Por Redação
Uma decisão liminar do Supremo Tribunal Federal (STF) acendeu um alerta em centenas de municípios brasileiros ao suspender temporariamente o ingresso de novos alunos em Instituições Municipais de Ensino Superior (IMES) que funcionam fora da sede municipal e cobram mensalidades. A medida, proferida pelo ministro Flávio Dino na ADPF 1247, reacendeu o debate sobre o papel das universidades municipais e o risco de um apagão educacional nas regiões interioranas do país.
De acordo com o Instituto IP Libre, a decisão afeta cerca de 150 mil estudantes e mais de 100 instituições. O STF argumenta que a atuação municipal no ensino superior fere a Constituição e o princípio da gratuidade do ensino público.
Entretanto, juristas, educadores e gestores veem a decisão como um retrocesso. O tema foi analisado no artigo “A decisão do STF na ADPF 1247 e o papel das universidades municipais: uma análise jurídica e social”, publicado na Revista Aracê pelos pesquisadores Alexandre Orion Reginato, Carlos Ricardo Rodrigues, Diego Avelino Milhomens Nogueira e Izabela Cristina Amorim Mendes, da Universidade de Gurupi (Unirg).

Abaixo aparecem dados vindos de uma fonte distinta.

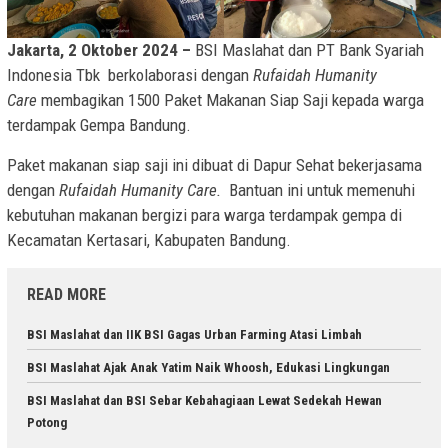
Jakarta, 2 Oktober 2024 –
BSI Maslahat dan PT Bank Syariah
Indonesia Tbk berkolaborasi dengan
Rufaidah Humanity
Care
membagikan 1500 Paket Makanan Siap Saji kepada warga
terdampak Gempa Bandung.
Paket makanan siap saji ini dibuat di Dapur Sehat bekerjasama
dengan
Rufaidah Humanity Care.
Bantuan ini untuk memenuhi
kebutuhan makanan bergizi para warga terdampak gempa di
Kecamatan Kertasari, Kabupaten Bandung.
READ MORE
BSI Maslahat dan IIK BSI Gagas Urban Farming Atasi Limbah
BSI Maslahat Ajak Anak Yatim Naik Whoosh, Edukasi Lingkungan
BSI Maslahat dan BSI Sebar Kebahagiaan Lewat Sedekah Hewan
Potong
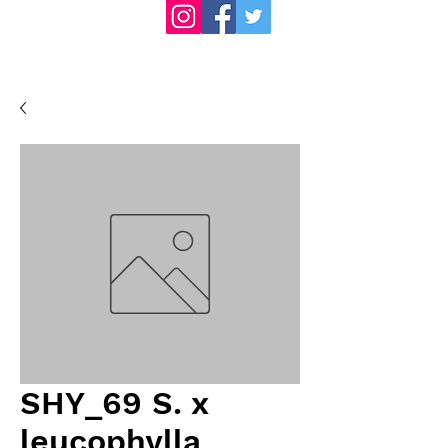
SHY_69 S. x
leucophylla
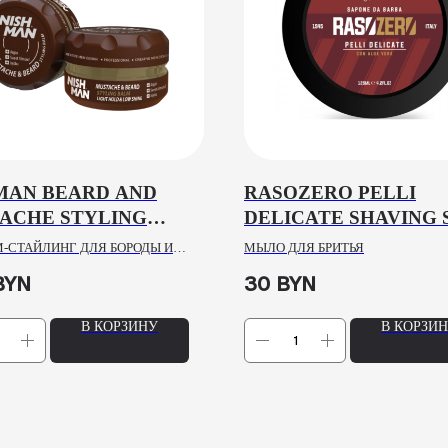
MAN BEARD AND
RASOZERO PELLI
ACHE STYLING
DELICATE SHAVING 
, 100ML
JAR , 125ML
-СТАЙЛИНГ ДЛЯ БОРОДЫ И
МЫЛО ДЛЯ БРИТЬЯ
BYN
30
BYN
В КОРЗИНУ
В КОРЗИ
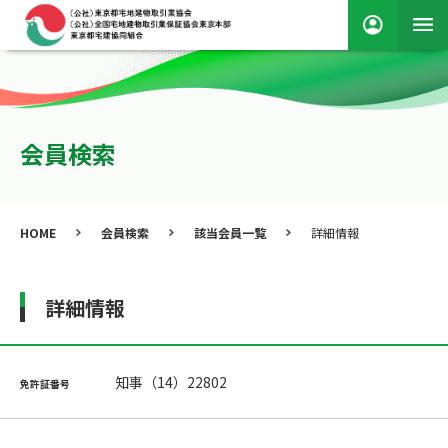
会員検索
HOME
会員検索
該当会員一覧
詳細情報
詳細情報
知事（14）22802
免許証番号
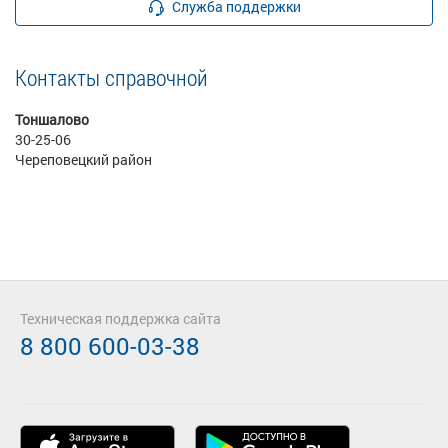
Служба поддержки
Контакты справочной
Тоншалово
30-25-06
Череповецкий район
Техническая поддержка сайта
8 800 600-03-38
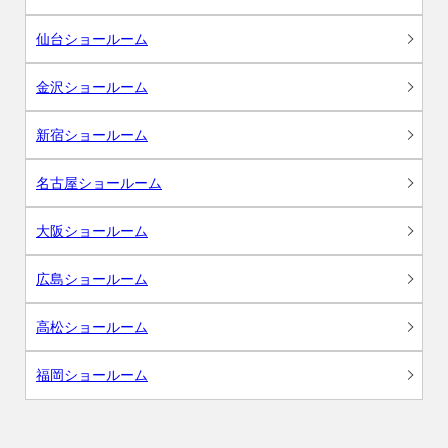
仙台ショールーム
金沢ショールーム
新宿ショールーム
名古屋ショールーム
大阪ショールーム
広島ショールーム
高松ショールーム
福岡ショールーム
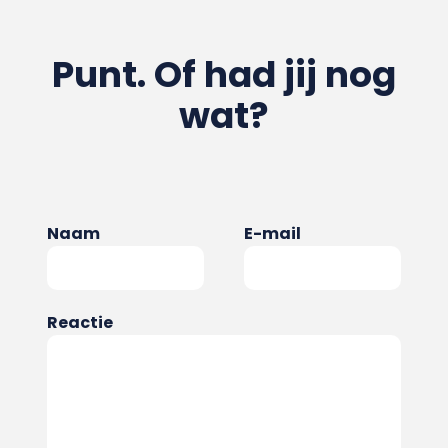
Punt. Of had jij nog
wat?
Naam
E-mail
Reactie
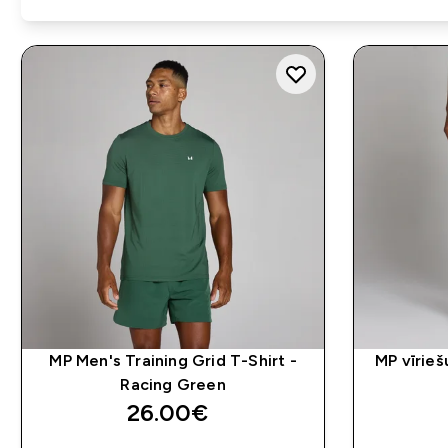
MP Men's Training Grid T-Shirt -
MP vīriešu
Racing Green
26.00€‎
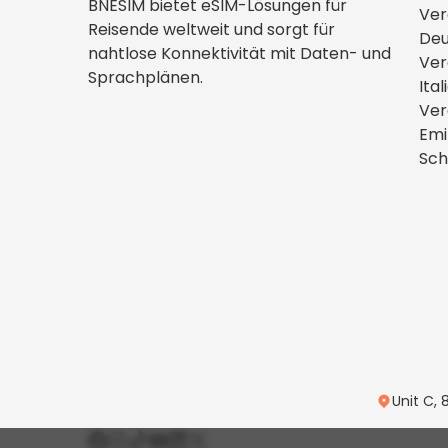
BNESIM bietet eSIM-Lösungen für
Ver
Reisende weltweit und sorgt für
Deu
nahtlose Konnektivität mit Daten- und
Ver
Sprachplänen.
Ital
Ver
Emi
Sch
Unit C, 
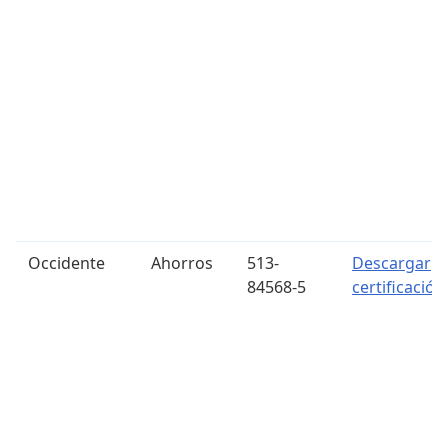
Occidente
Ahorros
513-
Descargar
84568-5
certificación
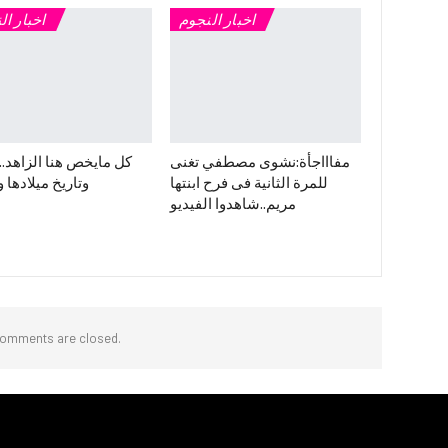
اخبار النجوم
اخبار ال
مفاااجأة:نشوى مصطفي تغنى
كل مايخص هنا الزاهد.
للمرة الثانية فى فرح ابنتها
وتاريخ ميلادها و
مريم..شاهدوا الفيديو
omments are closed.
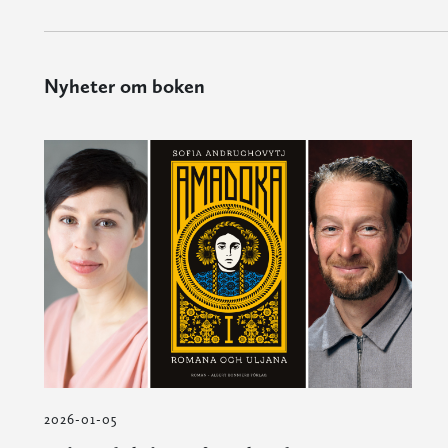
Nyheter om boken
2026-01-05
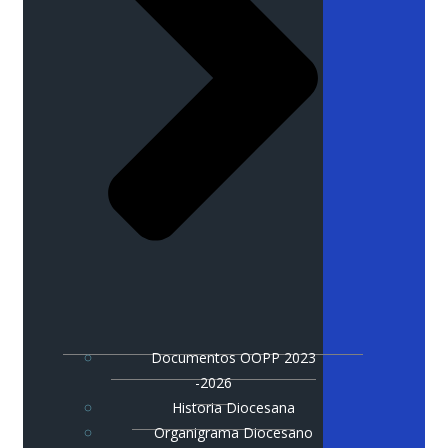
Documentos OOPP 2023
-2026
Historia Diocesana
Organigrama Diocesano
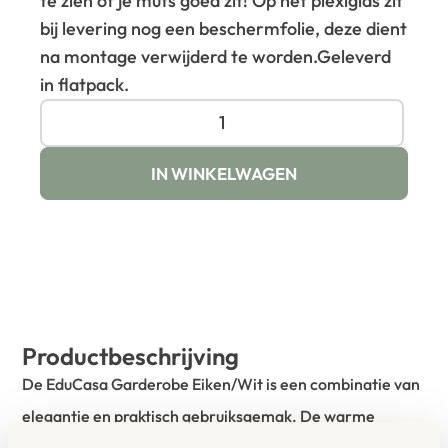
te zien of je muts goed zit! Op het plexiglas zit
bij levering nog een beschermfolie, deze dient
na montage verwijderd te worden.
Geleverd
in flatpack.
IN WINKELWAGEN
Productbeschrijving
De EduCasa Garderobe Eiken/Wit is een combinatie van
elegantie en praktisch gebruiksgemak. De warme
eikenlook in combinatie met wit creëert rust in de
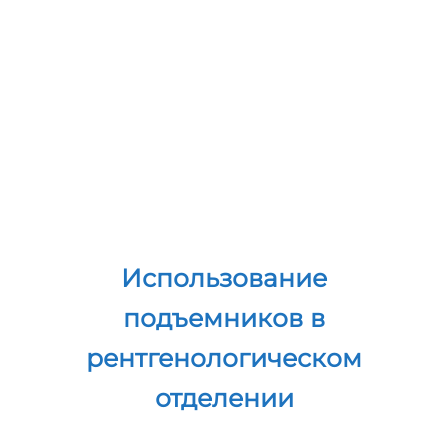
подъемников в
операционном зале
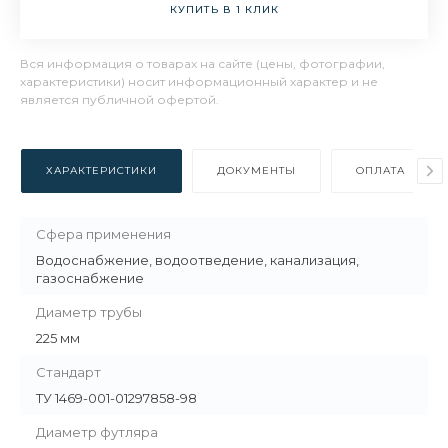
КУПИТЬ В 1 КЛИК
Вся информация о товарах на сайте (цены, фотографии,
характеристики) носит информационный характер и не
является публичной офертой.
ХАРАКТЕРИСТИКИ
ДОКУМЕНТЫ
ОПЛАТА
Сфера применения
Водоснабжение, водоотведение, канализация,
газоснабжение
Диаметр трубы
225 мм
Стандарт
ТУ 1469-001-01297858-98
Диаметр футляра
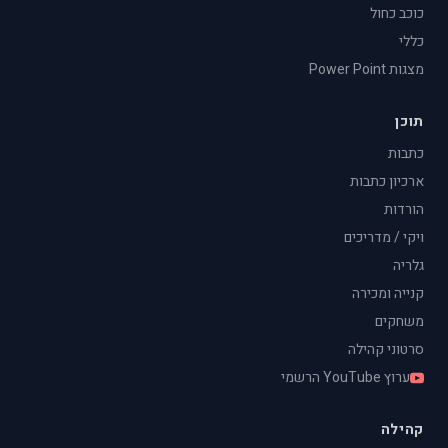
כוכב כחול
כללי
מצגות Power Point
תוכן
כתבות
ארכיון כתבות
הורדות
ויקי / מדריכים
גלריה
קנייה ומכירה
משחקים
סרטוני קהילה
ערוץ YouTube הרשמי
קהילה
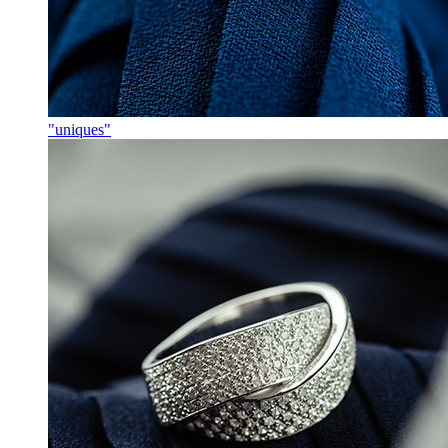
"uniques"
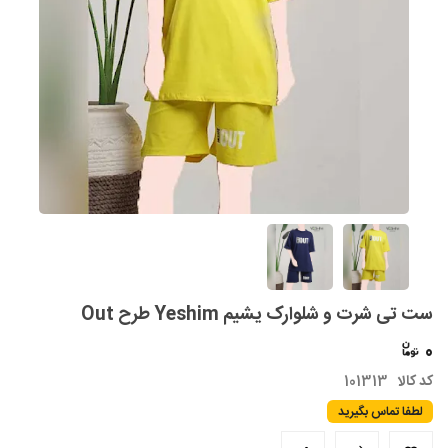
ست تی شرت و شلوارک یشیم Yeshim طرح Out
0
کد کالا
101313
لطفا تماس بگیرید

Segundo os autores, a medida ignora a diversidade das instituições e ameaça o acesso de milhares de jovens à educação superior. Eles defendem que as IMES são legítimos instrumentos de interiorização e democratização do ensino, devendo ser avaliadas conforme suas realidades locais.
A Unirg, citada como exemplo no estudo, é uma fundação pública de direito público, criada antes da Constituição de 1988, com autonomia financeira e administrativa, supervisionada pelo Conselho Estadual de Educação. Sua manutenção ocorre por meio de mensalidades, convênios e bolsas, sem depender de repasses municipais.
Embora não extinga as universidades, a liminar paralisa a expansão do ensino superior municipal, proibindo novos cursos e a entrada de calouros, o que já causa insegurança jurídica, suspensão de investimentos e cancelamento de matrículas.
Os autores concluem que o debate ultrapassa o campo jurídico e toca diretamente o direito à cidadania:
“A universidade municipal não é um problema constitucional, é uma solução social onde o Estado não chega.”